Background: An increased cancer risk in patients with sarcoidosis has been suggested, although results are conflicting in a number of case-control and cohort studies. We conducted a systematic review of all available data and performed a meta-analysis to better define and quantify the association between sarcoidosis and cancer.
Methods: We searched Medline and Embase for all original articles on cancer and sarcoidosis published up to January 2013. Two independent authors reviewed all titles/abstracts to identify studies according to predefined selection criteria. We derived summary estimates using a random-effects model and reported them as relative risk (RR). Publication bias was evaluated using a funnel plot and was quantified by the Egger test.
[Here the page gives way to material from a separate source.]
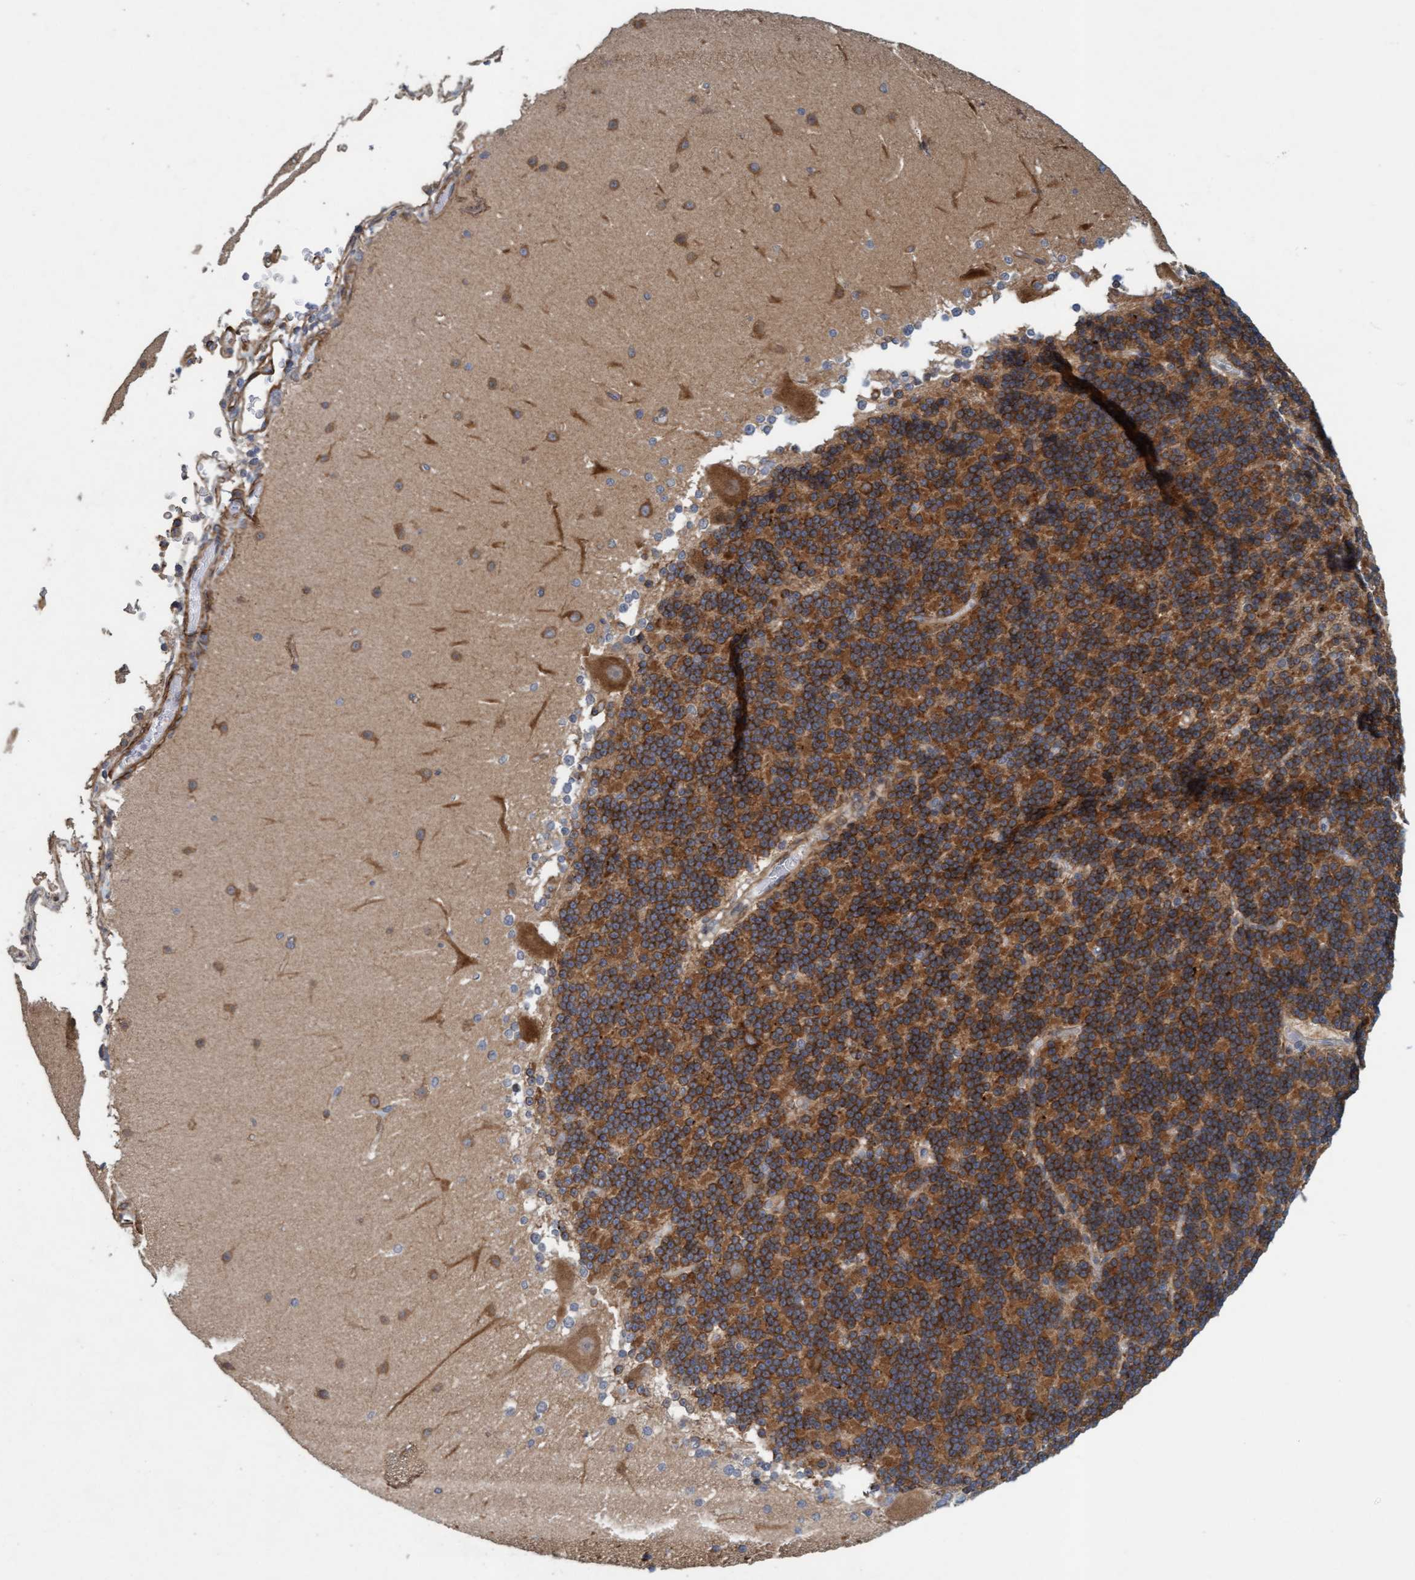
{"staining": {"intensity": "strong", "quantity": "25%-75%", "location": "cytoplasmic/membranous"}, "tissue": "cerebellum", "cell_type": "Cells in granular layer", "image_type": "normal", "snomed": [{"axis": "morphology", "description": "Normal tissue, NOS"}, {"axis": "topography", "description": "Cerebellum"}], "caption": "Cerebellum stained for a protein exhibits strong cytoplasmic/membranous positivity in cells in granular layer. (Brightfield microscopy of DAB IHC at high magnification).", "gene": "TSTD2", "patient": {"sex": "female", "age": 19}}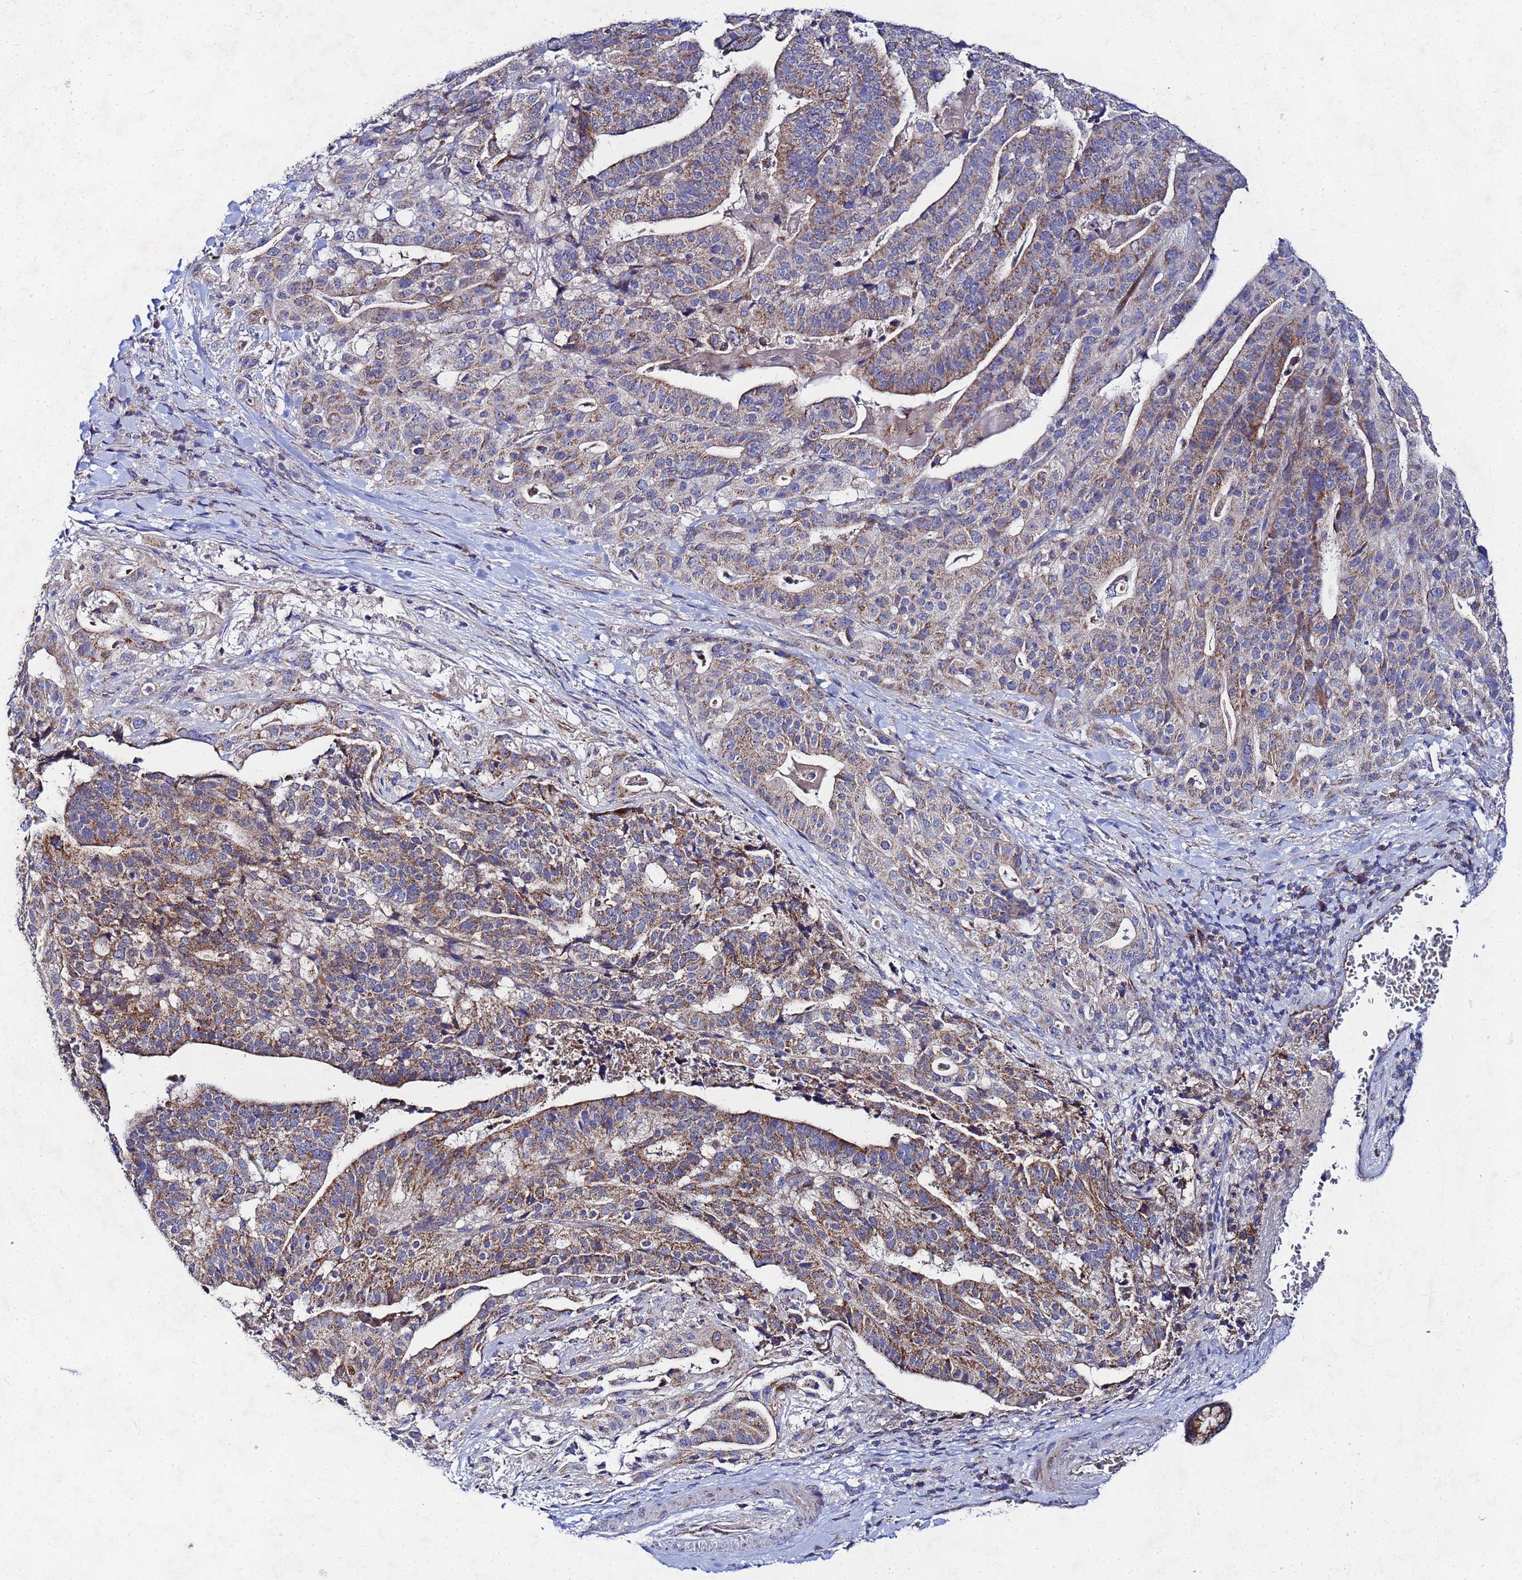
{"staining": {"intensity": "strong", "quantity": ">75%", "location": "cytoplasmic/membranous"}, "tissue": "stomach cancer", "cell_type": "Tumor cells", "image_type": "cancer", "snomed": [{"axis": "morphology", "description": "Adenocarcinoma, NOS"}, {"axis": "topography", "description": "Stomach"}], "caption": "Immunohistochemical staining of human stomach cancer exhibits high levels of strong cytoplasmic/membranous positivity in approximately >75% of tumor cells.", "gene": "FAHD2A", "patient": {"sex": "male", "age": 48}}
Results: Sixteen original studies, involving > 25,000 patients, were included in the present review. The summary RR to develop all invasive cancers was 1.19 (95% CI, 1.07-1.32). The results for selected cancer sites indicated a significantly increased risk of skin (RR, 2.00; 95% CI, 1.69-2.36), hematopoietic (RR, 1.92; 95% CI, 1.41-2.62), upper digestive tract (RR, 1.73; 95% CI, 1.07-2.79), kidney (RR, 1.55; 95% CI, 1.21-1.99), liver (RR, 1.79; 95% CI, 1.03-3.11), and colorectal cancers (RR, 1.33; 95% CI, 1.07-1.67). There was no evidence of publication bias for all cancers (P = .9), nor for any specific cancer site.
Conclusions: The present meta-analysis suggests a significant, though moderate, association between sarcoidosis and malignancy.